Afin de générer moins d’heures supplémentaires, le rapport propose de développer l’annualisation du temps de travail dans les services soumis à des variations saisonnières d’activité, comme la pédiatrie. Philippe Laurent suggère également d’aligner le temps de repos quotidien minimum de la FPH sur celui des deux autres versants, soit 11 h au lieu de 12, ou encore de mutualiser les astreintes qui donnent rarement lieu à des interventions.

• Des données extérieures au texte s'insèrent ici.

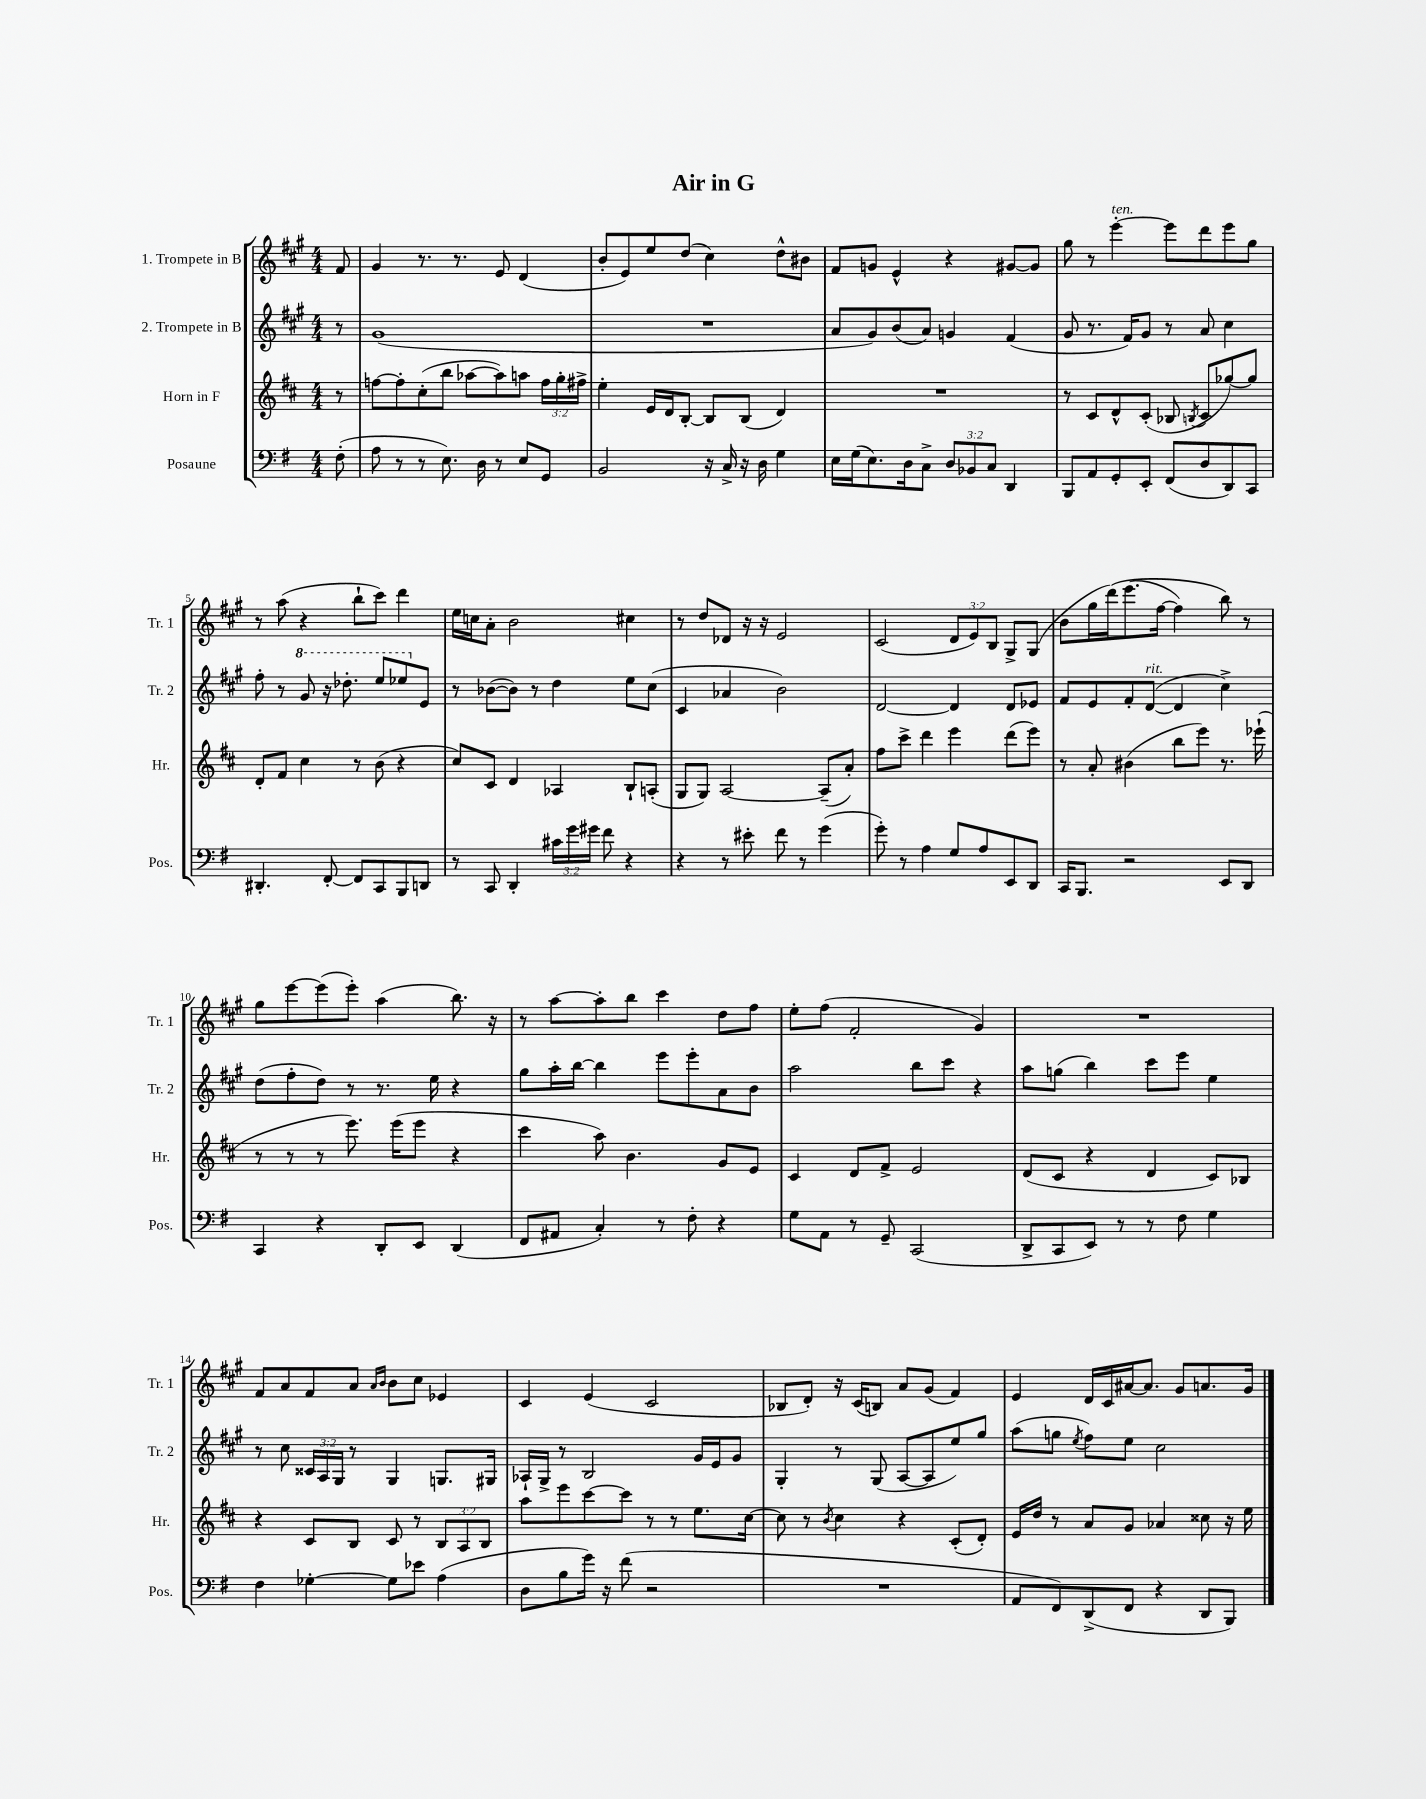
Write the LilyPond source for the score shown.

\header { title = "Air in G" }
<<
\new StaffGroup <<
\new Staff = "s0" \with { instrumentName = "1. Trompete in B" shortInstrumentName = "Tr. 1" } {
    \clef treble \key a \major \numericTimeSignature \time 4/4 \override Staff.TupletNumber.text = #tuplet-number::calc-fraction-text \partial 8
    \autoBeamOff fis'8 |
    gis'4 r8. r8. e'8 d'4( |
    b'8[-. e'8) e''8 d''8]( cis''4) d''8[-^ bis'8] |
    fis'8[ g'8] e'4-^ r4 gis'8[~ gis'8] |
    gis''8 r8 e'''4~-.^\markup { \italic "ten." } e'''8[ d'''8 e'''8 gis''8] |
    r8 a''8( r4 b''8[-! cis'''8]) d'''4 |
    e''16[ c''16 a'8]-. b'2 cis''4 |
    r8 d''8[ des'8] r16 r16 e'2 |
    cis'2( \tuplet 3/2 { d'8[ e'8) b8] } gis8[-> gis8]( |
    b'8[ gis''16 d'''16)\( e'''8.( fis''16]~ fis''4) b''8\) r8 |
    gis''8[ e'''8~ e'''8( e'''8]-.) a''4( b''8.) r16 |
    r8 a''8[~ a''8-. b''8] cis'''4 d''8[ fis''8] |
    e''8[-. fis''8]( fis'2-. gis'4) |
    R1 |
    fis'8[ a'8 fis'8 a'8] \grace { a'16[ b'16] } b'8[ cis''8] ees'4 |
    cis'4 e'4( cis'2 |
    bes8[ d'8]-.) r16 cis'16[( b8]) a'8[ gis'8]( fis'4) |
    e'4 d'16[ cis'16 ais'16~ ais'8.] gis'8[ a'8. gis'16] \bar "|." |
}
\new Staff = "s1" \with { instrumentName = "2. Trompete in B" shortInstrumentName = "Tr. 2" } {
    \clef treble \key a \major \numericTimeSignature \time 4/4 \override Staff.TupletNumber.text = #tuplet-number::calc-fraction-text \partial 8
    \autoBeamOff r8 |
    gis'1( |
    R1 |
    a'8[ gis'8) b'8( a'8]) g'4 fis'4( |
    gis'8 r8. fis'16[) gis'8] r8 a'8 cis''4 |
    fis''8-. r8 \ottava #1 gis''8 r16 des'''8.-. e'''8[ ees'''8 \ottava #0 e'8] |
    r8 bes'8[~( bes'8]) r8 d''4 e''8[ cis''8]( |
    cis'4 aes'4 b'2) |
    d'2~ d'4 d'8[ ees'8] |
    fis'8[ e'8 fis'8-. d'8]~^\markup { \italic "rit." }( d'4 cis''4->) |
    d''8[( fis''8-. d''8]) r8 r8. e''16 r4 |
    gis''8[ a''16-. b''16]~ b''4 e'''8[ e'''8-. a'8 b'8] |
    a''2 b''8[ cis'''8] r4 |
    a''8[ g''8]( b''4) cis'''8[ e'''8] e''4 |
    r8 cis''8 \tuplet 3/2 { cisis'16[ a16 gis16] } r8 gis4 g8.[ gis16] |
    aes16[-! gis16]-> r8 b2 gis'16[ e'16 gis'8] |
    gis4-. r8 gis8( a8[~ a8 e''8) gis''8] |
    a''8[( g''8] \acciaccatura { e''8 } fis''8[) e''8] cis''2 \bar "|." |
}
\new Staff = "s2" \with { instrumentName = "Horn in F" shortInstrumentName = "Hr." } {
    \clef treble \key d \major \numericTimeSignature \time 4/4 \override Staff.TupletNumber.text = #tuplet-number::calc-fraction-text \partial 8
    \autoBeamOff r8 |
    f''8[~ f''8-. cis''8-.( b''8] aes''8[~ aes''8) a''8] \tuplet 3/2 { f''16[ g''16-. fis''16]-> } |
    e''4-. e'16[ d'16 b8]~-. b8[ b8]( d'4) |
    R1 |
    r8 cis'8[ d'8-^ cis'8]-.( bes8 \acciaccatura { b8 } cis'8[ ges''8~) ges''8] |
    d'8[-. fis'8] cis''4 r8 b'8( r4 |
    cis''8[) cis'8] d'4 aes4 b8[-! a8]-.( |
    g8[ g8]) a2~ a8[--( a'8]-.) |
    fis''8[ cis'''8]-> d'''4 e'''4 d'''8[( e'''8]) |
    r8 a'8-. bis'4( b''8[ e'''8]) r8. ees'''16-!( |
    r8 r8 r8 e'''8.) e'''16[( e'''8] r4 |
    cis'''4 a''8) b'4. g'8[ e'8] |
    cis'4 d'8[ fis'8]-> e'2 |
    d'8[( cis'8] r4 d'4 cis'8[) bes8] |
    r4 cis'8[ b8] cis'8 r8 \tuplet 3/2 { b8[ a8 b8] } |
    a''8[ e'''8 cis'''8~ cis'''8] r8 r8 e''8.[ cis''16]~ |
    cis''8 r8 \acciaccatura { b'8 } cis''4 r4 cis'8[-.( d'8]-.) |
    e'16[ d''16] r8 a'8[ g'8] aes'4 cisis''8 r16 e''16 \bar "|." |
}
\new Staff = "s3" \with { instrumentName = "Posaune" shortInstrumentName = "Pos." } {
    \clef bass \key g \major \numericTimeSignature \time 4/4 \override Staff.TupletNumber.text = #tuplet-number::calc-fraction-text \partial 8
    \autoBeamOff fis8-.( |
    a8 r8 r8 e8.) d16 r8 e8[ g,8] |
    b,2 r16 c16-> r16 d16 g4 |
    e16[ g16( e8.) d16 c8]-> \tuplet 3/2 { d8[ bes,8 c8] } d,4 |
    b,,8[ a,8 g,8-. e,8]-. fis,8[( d8 d,8) c,8] |
    dis,4.-. fis,8~-. fis,8[ c,8 b,,8 d,8] |
    r8 c,8 d,4-. \tuplet 3/2 { cis'16[ g'16 gis'16] } fis'8 r4 |
    r4 r8 eis'8-. fis'8 r8 g'4( |
    g'8-.) r8 a4 g8[ a8 e,8 d,8] |
    c,16[ b,,8.] r2 e,8[ d,8] |
    c,4 r4 d,8[-. e,8] d,4( |
    fis,8[ ais,8] c4-.) r8 fis8-. r4 |
    g8[ a,8] r8 g,8-- c,2( |
    d,8[-> c,8 e,8]) r8 r8 fis8 g4 |
    fis4 ges4~-. ges8[ ees'8] a4( |
    d8[ b8 g'16]) r16 fis'8( r2 |
    R1 |
    a,8[ fis,8) d,8->( fis,8] r4 d,8[ b,,8]) \bar "|." |
}
>>
>>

1- Le décret du 4 janvier 2002 relatif au temps de travail dans la FPH distingue les agents en repos variable (travaillant les week-ends et jours fériés) pour lesquels la durée maximale annuelle est de 1 582 heures par an, et ceux travaillant exclusivement de nuit (1 476 heures).

2- Dans la FPH, les agents ont 1 jour de fractionnement si les congés annuels sont pris en au moins trois périodes de 5 jours. De plus, ils bénéficient d’un congé « hors période » de 1 ou 2 jours s’ils posent plus de 3 jours ou de 6 jours entre le 01/11 et le 30/04.